Decide di pranzare al Burton ma alla vista di uomini ingordi e volgari esce nauseato e si reca al Byrne:

“Duke Street. Eccoci qua. Devo mangiare. Il Burton. Poi starò meglio. […] La puzza fece presa sul suo respiro tremante: odore pungente di sugo di carne brodaglia di verdure. Guarda come mangiano gli animali. […] Fetore di uomini. Gli venne il voltastomaco. Segatura mista a sputo fumo di sigaretta dolciastro e bello caldo tanfo di cicche birra versata piscio birroso di maschio olezzo stantio fermentante. Non potrei mangiarci neanche un boccone qui dentro. […] Entrò nel Davy Byrne’s. Pub serio. Lui non chiacchiera. Ogni tanto offre un drink. […] Fammi pensare. Prenderò un bicchiere di Borgogna e… fammi pensare. […] Un sandwich al formaggio allora.
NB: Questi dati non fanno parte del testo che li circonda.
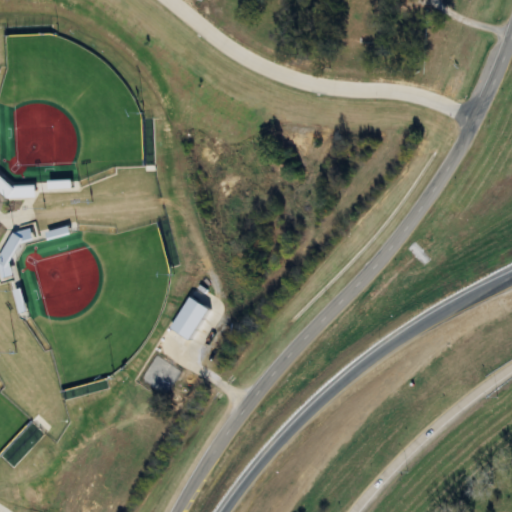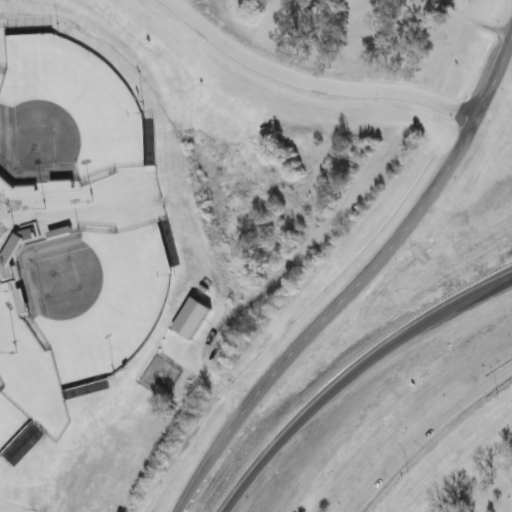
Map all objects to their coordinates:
building: (351, 20)
road: (465, 24)
road: (313, 77)
park: (62, 104)
park: (165, 238)
road: (360, 278)
park: (94, 294)
building: (188, 319)
road: (352, 375)
park: (10, 422)
road: (426, 432)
Gorgonzola ce l’ha?”

Tra i vari piatti compare il tipico stufato irlandese e mentre Bloom osserva i barattoli di cibarie esposti sugli scaffali del locale degusta il famoso panino al gorgonzola ancora oggi presente nel menu del Davy Byrne’s e conforme alla ricetta originale. Proprio in occasione del centenario il pub ha aggiunto anche la versione contemporanea: gorgonzola fritto con pere al Borgogna (a parer di chi scrive è una delizia che supera di gran lunga il panino di Mr Bloom).
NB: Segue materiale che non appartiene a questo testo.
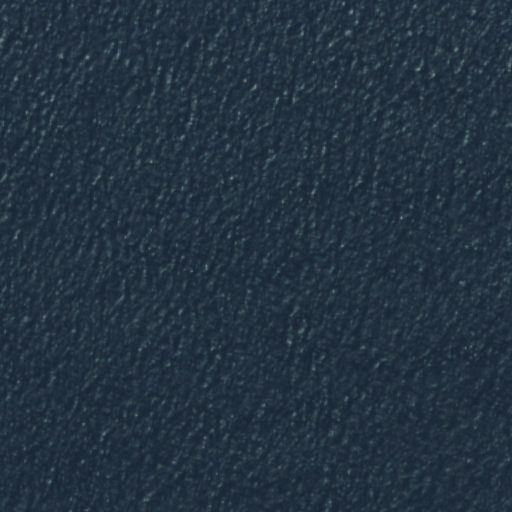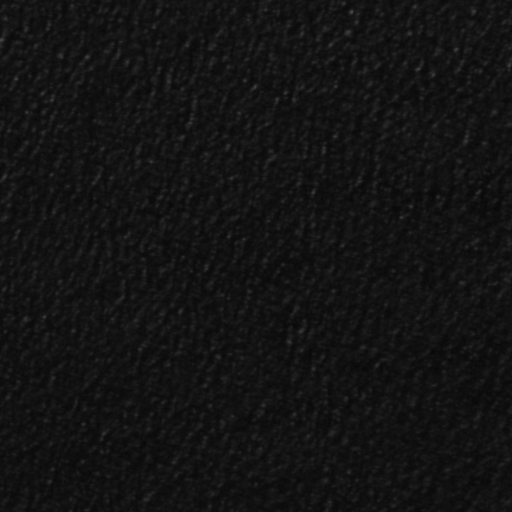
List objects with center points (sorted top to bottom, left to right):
river: (256, 230)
Nulla è valso a placare l’appetito di Leopold che alle cinque del pomeriggio mangia di nuovo con un amico all’Ormond; fegato fritto con purea e pasticcio di carne e rognone. “…Cotolette di filetto e zampa di bove e lombo e collo di castrato e frattaglie di vitello…” compaiono anche nei dialoghi interiori di Molly che ripensa alla sua vita la notte in cui Leopold e Stephen discutono in soggiorno. Non viene tralasciato nemmeno l’elenco delle pietanze consumate da un condannato a morte nell’episodio “Il Ciclope”.
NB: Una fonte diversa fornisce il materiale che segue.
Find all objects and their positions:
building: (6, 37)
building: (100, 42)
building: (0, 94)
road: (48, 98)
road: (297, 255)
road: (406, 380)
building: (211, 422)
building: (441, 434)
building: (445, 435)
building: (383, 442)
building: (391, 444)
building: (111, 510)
L’utilizzo letterario del cibo lo ritroviamo anche nel precedente Dedalus del 1914 dove il legame tra il protagonista e la sua famiglia così come la conquista dell’età adulta è simbolicamente accordato da tacchini arrosto budini mandorle sbucciate e vino in quantità. Lo stesso vale per Gente di Dublino in particolare nell’episodio “I morti” dove le portate sono lo specchio dello stato d’animo di Gabriel invitato dalle signorine Morkan alla cena del ballo annuale:

“… a capo del tavolo giaceva un’oca grassa e rosolata un bel prosciutto scotennato e cosparso di pangrattato […] accanto al quale era deposto un tocco di manzo arrosto alle spezie. Fra questi capisaldi correvano due file parallele di contorni […] dolciumi birra frutta cioccolatini […]”.

Trovo che la cucina irlandese sia ottima non tanto nella varietà delle pietanze quanto piuttosto nella genuinità e nella qualità dei prodotti alimentari specialmente quelli freschi. È caratterizzata principalmente dall’utilizzo di prodotti locali agricoli e d’allevamento latticini grasso animale patate carne di montone galline manzo pesci uova e dolci. Come quasi tutte le tradizioni nordiche predilige proteine ed alimenti che confortano il palato come stufati e prodotti da forno sia dolci che salati. Per chi volesse cimentarsi in ricerche “gastroletterarie” e noterà che molte ricette sono ancora in uso nelle famiglie di oggi seppur con piccole modifiche si consiglia il volume di Alison Armstrong “The Joyce of cooking” un ricettario interamente dedicato all’opera di Joyce e “Le osterie di Dublino” di Andrea Maia.

Per chi invece volesse ripercorrere la passeggiata di Leopold Bloom come in quel giovedì del 1916 consiglio di seguire le targhe commemorative poste sopra ad ogni tappa disponibili anche in rete; sarebbe perfetto per festeggiare il Bloomsday! La Sweny’s pharmacy dove Leopold compra per Molly la saponetta al limone esiste ancora anche se ora è un circolo letterario. Inoltre i luoghi dublinesi legati al romanzo sono moltissimi e vale la pena ricordare il National Museum l’edificio della Bank of Ireland e il St. Stephens’ Garden. Immancabile costeggiare il Liffey e l’O’Connell’s Bridge. Purtroppo il civico 7 di Eccles street la casa di Bloom nel romanzo è stata abbattuta per una ristrutturazione negli anni sessanta.

In ogni caso il modo migliore per assaporare l’Ulisse è andare a Dublino e gustare lo spirito della sua gente.